• _PROBLEM DESCRIPTION_: Look for the word "Koolitus" in the entries below, then copy every line that has it.
[Opening RECORDS SHOWN section]
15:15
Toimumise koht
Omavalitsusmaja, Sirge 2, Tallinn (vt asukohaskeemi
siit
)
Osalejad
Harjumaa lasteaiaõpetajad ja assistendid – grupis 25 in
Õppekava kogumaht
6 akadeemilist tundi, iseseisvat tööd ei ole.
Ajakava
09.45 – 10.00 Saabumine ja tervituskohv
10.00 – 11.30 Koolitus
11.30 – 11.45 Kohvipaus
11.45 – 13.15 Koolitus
[Closing RECORDS SHOWN section]
[Opening RECORDS SHOWN section]
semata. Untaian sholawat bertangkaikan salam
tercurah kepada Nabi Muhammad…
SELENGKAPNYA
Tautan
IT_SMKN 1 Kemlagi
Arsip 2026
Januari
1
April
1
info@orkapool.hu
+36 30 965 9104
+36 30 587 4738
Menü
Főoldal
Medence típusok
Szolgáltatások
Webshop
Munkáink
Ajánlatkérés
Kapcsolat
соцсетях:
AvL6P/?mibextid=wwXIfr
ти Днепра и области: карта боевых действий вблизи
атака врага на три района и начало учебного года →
[Closing RECORDS SHOWN section]
• _SOLUTION TO THE PROBLEM_:
10.00 – 11.30 Koolitus
11.45 – 13.15 Koolitus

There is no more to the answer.